What to do » In the legislative update below on the NEI Audacious Goals Initiative, who was announced as Chair of the new AGI Steering Committee?

Passage for review »

Legislative Updates

NEI Director Dr. Sieving Updates the Audacious Goals Initiative (AGI)

Legislative Update
June 12, 2014


Paul Sieving, M.D., Ph.D.
On June 12 at the National Advisory Eye Council (NAEC) meeting and on May 7 at the ARVO Annual meeting in Orlando, Florida, National Eye Institute (NEI) Director Paul Sieving, M.D., Ph.D. updated a capacity crowd on the NEI Challenge to Identify Audacious Goals in Vision Research and Blindness Rehabilitation. In 2013, the NEI announced the primary AG of Regenerating Neurons and Neural Connections in the Eye and Visual System and identified two high-priority research areas Molecular Therapy for Eye Disease and Intersection of Aging and Biological Mechanisms of Eye Disease.

Highlights of Dr. Sieving’s presentation include:

  • NEI is creating a new AGI Office, which will take its direction from the NAEC and the vision community, specifically though a new AGI Steering Committee composed of five individuals who will rotate over time. Dr. Sieving announced NAEVR/AEVR Board member John Dowling, Ph.D. (Harvard University) as the Chair, with two other members announced to-date: Pamela Raymond, Ph.D. (University of Michigan) and Mark Blumenkranz, M.D. (Stanford University School of Medicine). The Steering Committee’s responsibilities will be to:
    • Advise on scientific trajectory
    • Evaluate progress
    • Make course adjustments, as needed
    • Remain flexible as science changes
    • Use transparent processes
    • Ensure collaborative, integrative, and cross-disciplinary science

  • On April 23, NEI released a request for applications (RFA) associated with the primary AG entitled Addressing Technical Needs and Opportunities for Imaging the Visual System, which it discussed in a June 5 Webcast. Letters of intent are due July 14, applications are due August 14, and NAEC review will be held in 2015. NEI intends to fund 4-6 awards of up to $1 million each, for a total of $5-$6 million of FY2015 funding. In 2103, NEI also issued program announcements for R01s addressing the two high-priority areas of research.

  • Dr. Sieving addressed the nature of these grants as compared to the traditional investigator-initiated research through the R01 process. “These are not your grandfather’s RO1s in the sense that you give money for five years and see results at the end. This will be a very collaborative, dynamic process that will likely use new mechanisms (for example, the NIH ‘U’ mechanism), but nothing has been ruled out or in.”

  • Depending on the mechanism used, review will be either by NIH’s Center for Scientific Review (CSR) or NEI programmatic staff. Irrespective of the review process, these grants will likely be considered differently than R01s, due to a unique risk/reward paradigm.

  • Dr. Sieving emphasized that “there is no flight from R01s at NEI since they also remain key to the AGI, parallel to this concerted effort.” He stated that in the future, the AGI may account for upwards of 10 percent of the NEI’s extramural research budget, although he did not specify a timeframe.

In its written testimony to Congress regarding Fiscal Year (FY) 2015 NEI funding, NAEVR has cited Dr. Sieving’s comments about the AGI, made at AEVR’s February 25 20th Anniversary Congressional Reception. Dr. Sieving spoke about the promise of the primary AG of Regenerating Neurons and Neural Connections in the Eye and Visual System:

“The goals are bold but achievable. They are beyond what medicine currently can do. We are planning for a 10-12-15 year effort to reach these endpoints. Success would transform life for millions of people with eye and vision diseases. It would have major implications for medicine of the future, for vision diseases, and even beyond this, for neurological diseases.”

Provided records »
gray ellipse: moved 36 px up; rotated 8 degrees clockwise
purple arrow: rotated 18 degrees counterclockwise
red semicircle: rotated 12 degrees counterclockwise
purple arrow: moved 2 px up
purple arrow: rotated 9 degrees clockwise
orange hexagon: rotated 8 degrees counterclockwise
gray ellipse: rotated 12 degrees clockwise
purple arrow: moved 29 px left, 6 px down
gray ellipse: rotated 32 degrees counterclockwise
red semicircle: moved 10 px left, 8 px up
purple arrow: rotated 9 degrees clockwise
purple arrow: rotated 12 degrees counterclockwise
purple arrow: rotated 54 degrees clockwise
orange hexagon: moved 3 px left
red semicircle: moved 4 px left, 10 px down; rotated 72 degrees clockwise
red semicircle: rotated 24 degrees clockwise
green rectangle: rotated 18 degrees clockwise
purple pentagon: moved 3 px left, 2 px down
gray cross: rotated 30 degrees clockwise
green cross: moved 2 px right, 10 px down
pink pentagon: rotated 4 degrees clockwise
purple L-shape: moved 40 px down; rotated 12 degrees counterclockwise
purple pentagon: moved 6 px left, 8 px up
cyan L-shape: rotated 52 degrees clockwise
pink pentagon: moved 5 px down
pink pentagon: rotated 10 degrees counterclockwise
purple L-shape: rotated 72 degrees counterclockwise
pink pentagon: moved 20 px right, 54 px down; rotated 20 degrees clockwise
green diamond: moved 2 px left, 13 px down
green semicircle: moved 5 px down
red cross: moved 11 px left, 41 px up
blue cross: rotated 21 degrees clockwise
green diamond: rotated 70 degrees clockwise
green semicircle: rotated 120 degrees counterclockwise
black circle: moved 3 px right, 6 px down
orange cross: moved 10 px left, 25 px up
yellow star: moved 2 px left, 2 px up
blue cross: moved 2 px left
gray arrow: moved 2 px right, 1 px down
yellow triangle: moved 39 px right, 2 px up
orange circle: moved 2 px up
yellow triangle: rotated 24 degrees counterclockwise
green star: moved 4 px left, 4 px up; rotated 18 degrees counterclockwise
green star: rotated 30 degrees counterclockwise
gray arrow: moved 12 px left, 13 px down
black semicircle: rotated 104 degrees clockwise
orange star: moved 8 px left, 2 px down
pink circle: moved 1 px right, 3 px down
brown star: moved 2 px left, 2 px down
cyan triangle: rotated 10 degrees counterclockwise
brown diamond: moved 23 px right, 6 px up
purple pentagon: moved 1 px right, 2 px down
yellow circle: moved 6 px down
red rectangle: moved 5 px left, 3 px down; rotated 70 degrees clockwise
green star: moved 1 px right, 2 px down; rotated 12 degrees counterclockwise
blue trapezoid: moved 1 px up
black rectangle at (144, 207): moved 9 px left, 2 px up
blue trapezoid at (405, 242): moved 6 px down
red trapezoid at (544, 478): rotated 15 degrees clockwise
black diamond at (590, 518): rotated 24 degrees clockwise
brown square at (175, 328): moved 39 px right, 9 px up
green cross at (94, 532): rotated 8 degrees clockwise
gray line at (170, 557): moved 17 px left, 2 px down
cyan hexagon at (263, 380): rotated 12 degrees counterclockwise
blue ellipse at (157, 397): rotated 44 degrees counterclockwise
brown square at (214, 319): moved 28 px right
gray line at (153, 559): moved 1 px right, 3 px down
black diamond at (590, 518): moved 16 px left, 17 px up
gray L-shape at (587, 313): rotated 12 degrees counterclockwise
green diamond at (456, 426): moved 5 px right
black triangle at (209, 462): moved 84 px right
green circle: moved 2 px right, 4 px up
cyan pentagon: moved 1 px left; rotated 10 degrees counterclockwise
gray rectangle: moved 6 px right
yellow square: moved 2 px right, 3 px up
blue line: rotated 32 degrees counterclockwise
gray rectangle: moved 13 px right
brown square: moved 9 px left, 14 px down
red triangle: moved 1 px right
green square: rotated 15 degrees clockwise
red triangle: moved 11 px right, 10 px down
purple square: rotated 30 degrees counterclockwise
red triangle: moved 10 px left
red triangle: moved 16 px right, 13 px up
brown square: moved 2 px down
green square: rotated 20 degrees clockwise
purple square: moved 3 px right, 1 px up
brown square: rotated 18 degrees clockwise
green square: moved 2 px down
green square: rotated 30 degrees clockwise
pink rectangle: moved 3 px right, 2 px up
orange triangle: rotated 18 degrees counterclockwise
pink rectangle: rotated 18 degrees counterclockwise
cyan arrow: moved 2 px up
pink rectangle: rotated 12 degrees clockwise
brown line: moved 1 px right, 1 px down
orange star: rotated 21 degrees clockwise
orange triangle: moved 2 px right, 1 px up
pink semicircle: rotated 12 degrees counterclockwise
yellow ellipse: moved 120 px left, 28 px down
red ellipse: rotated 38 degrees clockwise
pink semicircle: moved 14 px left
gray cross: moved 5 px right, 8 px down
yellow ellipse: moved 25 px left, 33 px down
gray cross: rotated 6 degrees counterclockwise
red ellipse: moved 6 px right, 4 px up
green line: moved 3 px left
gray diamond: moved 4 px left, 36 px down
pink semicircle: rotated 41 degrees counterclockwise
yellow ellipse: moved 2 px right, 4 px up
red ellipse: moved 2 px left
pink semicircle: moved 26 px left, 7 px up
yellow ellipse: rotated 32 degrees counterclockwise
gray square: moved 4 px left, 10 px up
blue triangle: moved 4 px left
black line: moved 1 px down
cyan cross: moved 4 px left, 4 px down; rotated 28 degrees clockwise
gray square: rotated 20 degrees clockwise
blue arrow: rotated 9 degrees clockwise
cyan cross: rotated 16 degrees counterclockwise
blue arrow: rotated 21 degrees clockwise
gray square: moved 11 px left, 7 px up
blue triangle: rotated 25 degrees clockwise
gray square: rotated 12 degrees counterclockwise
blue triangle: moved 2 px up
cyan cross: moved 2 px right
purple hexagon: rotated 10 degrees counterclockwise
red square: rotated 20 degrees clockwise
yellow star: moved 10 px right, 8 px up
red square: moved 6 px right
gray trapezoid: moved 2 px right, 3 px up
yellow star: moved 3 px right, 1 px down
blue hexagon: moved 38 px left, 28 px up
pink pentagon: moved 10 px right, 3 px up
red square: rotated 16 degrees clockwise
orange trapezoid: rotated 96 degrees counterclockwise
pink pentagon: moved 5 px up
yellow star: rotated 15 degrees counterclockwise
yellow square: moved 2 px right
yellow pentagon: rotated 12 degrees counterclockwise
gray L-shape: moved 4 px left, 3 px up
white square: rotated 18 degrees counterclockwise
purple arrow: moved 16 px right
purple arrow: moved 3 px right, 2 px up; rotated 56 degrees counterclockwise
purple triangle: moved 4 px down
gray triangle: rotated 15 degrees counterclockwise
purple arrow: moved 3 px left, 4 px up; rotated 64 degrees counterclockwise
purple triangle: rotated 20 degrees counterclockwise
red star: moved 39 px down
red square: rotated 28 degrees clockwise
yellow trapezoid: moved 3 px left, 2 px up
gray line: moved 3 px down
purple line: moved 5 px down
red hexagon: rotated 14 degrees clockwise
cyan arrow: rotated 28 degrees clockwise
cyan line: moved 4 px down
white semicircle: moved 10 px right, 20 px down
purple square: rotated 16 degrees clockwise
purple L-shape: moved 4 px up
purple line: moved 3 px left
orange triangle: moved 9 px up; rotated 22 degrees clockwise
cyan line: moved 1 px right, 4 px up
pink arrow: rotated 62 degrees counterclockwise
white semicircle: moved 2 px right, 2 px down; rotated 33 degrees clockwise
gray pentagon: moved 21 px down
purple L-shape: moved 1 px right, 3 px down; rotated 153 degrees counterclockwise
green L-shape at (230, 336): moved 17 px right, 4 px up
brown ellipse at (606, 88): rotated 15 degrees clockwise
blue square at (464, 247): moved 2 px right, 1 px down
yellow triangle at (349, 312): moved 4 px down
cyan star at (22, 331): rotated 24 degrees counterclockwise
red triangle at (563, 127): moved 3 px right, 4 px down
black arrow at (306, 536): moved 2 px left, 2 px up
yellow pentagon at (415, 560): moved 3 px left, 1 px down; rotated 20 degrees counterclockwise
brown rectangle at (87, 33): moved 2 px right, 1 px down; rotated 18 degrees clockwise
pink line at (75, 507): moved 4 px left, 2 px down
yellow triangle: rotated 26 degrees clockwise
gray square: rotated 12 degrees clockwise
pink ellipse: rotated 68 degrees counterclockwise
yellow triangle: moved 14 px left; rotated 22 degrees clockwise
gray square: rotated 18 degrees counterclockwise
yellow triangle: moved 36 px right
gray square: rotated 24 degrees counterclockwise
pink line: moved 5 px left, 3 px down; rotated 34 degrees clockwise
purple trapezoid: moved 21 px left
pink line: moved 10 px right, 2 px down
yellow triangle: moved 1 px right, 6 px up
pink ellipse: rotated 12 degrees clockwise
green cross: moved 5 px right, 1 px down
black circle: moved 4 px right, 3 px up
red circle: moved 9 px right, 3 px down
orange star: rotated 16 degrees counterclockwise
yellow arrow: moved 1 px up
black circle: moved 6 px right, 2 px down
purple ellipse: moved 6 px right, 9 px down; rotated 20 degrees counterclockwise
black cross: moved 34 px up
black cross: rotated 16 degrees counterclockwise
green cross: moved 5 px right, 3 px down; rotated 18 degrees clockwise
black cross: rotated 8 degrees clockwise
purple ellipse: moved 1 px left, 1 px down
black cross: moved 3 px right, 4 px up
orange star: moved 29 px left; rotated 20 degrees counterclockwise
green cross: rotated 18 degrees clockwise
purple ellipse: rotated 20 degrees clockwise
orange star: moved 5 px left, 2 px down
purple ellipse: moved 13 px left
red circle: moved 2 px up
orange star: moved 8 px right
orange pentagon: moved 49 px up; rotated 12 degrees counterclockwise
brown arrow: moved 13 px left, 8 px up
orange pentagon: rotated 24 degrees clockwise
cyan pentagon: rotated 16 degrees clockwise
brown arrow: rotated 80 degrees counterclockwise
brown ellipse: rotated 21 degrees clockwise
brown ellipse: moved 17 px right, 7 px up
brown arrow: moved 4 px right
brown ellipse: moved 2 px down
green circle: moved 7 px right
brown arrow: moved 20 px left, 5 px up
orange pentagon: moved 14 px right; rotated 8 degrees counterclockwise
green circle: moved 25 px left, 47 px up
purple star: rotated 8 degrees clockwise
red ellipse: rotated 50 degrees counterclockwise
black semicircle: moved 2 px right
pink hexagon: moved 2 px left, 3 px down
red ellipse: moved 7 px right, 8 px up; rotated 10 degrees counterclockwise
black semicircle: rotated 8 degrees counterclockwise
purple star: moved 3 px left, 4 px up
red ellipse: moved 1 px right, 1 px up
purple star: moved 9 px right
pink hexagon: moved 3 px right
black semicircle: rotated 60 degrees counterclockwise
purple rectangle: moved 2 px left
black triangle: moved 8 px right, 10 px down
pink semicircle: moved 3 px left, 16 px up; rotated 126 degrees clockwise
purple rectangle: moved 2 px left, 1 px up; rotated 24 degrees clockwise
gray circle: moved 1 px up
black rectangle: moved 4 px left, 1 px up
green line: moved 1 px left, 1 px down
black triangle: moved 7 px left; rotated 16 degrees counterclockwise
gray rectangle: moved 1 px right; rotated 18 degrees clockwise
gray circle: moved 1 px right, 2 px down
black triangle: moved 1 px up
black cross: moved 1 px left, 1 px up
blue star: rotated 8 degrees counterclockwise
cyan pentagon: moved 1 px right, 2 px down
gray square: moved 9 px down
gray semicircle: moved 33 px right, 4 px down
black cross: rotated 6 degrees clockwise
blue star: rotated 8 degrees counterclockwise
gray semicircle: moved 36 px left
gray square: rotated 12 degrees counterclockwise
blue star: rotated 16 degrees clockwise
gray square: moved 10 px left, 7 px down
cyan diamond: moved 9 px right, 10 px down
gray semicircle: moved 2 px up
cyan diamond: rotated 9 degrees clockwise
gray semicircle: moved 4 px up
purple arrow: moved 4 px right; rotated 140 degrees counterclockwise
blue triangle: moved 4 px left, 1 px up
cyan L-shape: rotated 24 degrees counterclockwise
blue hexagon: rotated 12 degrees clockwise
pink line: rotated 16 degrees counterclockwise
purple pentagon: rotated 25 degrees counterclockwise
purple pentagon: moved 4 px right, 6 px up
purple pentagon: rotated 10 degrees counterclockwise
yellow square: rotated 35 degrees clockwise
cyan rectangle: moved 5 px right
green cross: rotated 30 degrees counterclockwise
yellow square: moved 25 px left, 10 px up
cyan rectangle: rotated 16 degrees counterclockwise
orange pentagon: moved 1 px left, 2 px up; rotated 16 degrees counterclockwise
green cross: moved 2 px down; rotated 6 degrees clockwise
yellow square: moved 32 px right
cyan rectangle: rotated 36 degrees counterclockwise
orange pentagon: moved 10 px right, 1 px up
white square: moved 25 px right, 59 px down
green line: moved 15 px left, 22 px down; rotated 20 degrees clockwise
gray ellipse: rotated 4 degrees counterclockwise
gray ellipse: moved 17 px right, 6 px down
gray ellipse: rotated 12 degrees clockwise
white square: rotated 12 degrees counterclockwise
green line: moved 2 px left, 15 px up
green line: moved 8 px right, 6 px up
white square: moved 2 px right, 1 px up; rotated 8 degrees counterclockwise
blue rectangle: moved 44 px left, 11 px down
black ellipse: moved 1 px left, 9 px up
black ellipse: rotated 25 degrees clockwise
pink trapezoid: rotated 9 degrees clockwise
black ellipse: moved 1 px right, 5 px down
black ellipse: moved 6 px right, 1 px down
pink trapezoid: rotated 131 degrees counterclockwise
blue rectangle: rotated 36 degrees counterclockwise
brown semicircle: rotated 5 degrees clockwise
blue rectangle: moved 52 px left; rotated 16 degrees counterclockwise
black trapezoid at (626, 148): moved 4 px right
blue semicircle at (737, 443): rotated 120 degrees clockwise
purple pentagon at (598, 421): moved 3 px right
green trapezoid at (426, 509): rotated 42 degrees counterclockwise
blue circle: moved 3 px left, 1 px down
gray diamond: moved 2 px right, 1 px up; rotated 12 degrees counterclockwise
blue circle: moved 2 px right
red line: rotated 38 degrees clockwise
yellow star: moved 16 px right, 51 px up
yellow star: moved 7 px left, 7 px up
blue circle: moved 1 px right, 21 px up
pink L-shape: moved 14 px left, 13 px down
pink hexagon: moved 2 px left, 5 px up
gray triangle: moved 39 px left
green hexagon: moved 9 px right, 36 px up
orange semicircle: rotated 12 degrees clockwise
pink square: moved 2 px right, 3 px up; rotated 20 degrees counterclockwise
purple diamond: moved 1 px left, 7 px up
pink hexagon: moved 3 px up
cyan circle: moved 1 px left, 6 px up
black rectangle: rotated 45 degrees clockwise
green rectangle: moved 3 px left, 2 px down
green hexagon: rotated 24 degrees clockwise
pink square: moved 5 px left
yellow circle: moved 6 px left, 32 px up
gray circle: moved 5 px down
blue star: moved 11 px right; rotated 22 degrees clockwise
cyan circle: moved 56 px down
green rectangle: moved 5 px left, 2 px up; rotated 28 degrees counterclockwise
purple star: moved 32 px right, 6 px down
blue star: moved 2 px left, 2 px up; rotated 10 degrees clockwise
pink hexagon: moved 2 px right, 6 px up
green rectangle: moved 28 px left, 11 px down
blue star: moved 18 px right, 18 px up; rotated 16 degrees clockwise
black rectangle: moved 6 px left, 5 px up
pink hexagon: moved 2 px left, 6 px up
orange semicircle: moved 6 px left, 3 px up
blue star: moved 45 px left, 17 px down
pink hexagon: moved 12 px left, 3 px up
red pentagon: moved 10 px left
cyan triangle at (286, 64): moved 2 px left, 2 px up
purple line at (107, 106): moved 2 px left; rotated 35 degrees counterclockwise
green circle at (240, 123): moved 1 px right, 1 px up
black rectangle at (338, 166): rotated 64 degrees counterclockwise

Written solution » John Dowling, Ph.D., of Harvard University.